» **Exercise**
Go through the entries, filter for the word "bullet", and copy every line that has it.

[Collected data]
---+---

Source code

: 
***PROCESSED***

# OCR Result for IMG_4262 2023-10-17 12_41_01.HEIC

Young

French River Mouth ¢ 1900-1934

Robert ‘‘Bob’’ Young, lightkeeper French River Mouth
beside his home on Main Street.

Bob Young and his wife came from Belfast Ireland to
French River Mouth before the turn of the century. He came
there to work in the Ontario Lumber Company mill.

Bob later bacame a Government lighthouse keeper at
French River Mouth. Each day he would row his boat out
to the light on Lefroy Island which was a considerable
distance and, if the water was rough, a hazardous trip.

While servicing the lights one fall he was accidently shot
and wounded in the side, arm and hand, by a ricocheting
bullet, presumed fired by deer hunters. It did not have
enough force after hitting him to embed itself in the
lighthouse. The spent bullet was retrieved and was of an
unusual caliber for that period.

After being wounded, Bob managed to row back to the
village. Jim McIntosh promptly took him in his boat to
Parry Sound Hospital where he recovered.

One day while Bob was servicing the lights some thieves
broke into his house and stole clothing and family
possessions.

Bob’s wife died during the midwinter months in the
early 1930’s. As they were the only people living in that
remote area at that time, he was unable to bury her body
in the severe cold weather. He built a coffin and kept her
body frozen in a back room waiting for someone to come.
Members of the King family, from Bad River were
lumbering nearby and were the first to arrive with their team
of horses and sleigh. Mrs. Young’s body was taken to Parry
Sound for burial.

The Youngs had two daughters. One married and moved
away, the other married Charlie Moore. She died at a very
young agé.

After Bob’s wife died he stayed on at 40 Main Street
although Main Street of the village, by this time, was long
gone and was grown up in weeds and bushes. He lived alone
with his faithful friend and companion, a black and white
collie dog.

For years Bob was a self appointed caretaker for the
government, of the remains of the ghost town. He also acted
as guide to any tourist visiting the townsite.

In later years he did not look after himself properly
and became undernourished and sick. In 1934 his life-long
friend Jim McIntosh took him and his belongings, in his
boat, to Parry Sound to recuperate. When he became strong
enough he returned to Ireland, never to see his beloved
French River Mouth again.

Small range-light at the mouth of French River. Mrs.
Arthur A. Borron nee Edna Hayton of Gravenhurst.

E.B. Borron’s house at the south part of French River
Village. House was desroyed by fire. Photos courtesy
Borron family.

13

---+---

» **Answer area**
bullet, presumed fired by deer hunters. It did not have
lighthouse. The spent bullet was retrieved and was of an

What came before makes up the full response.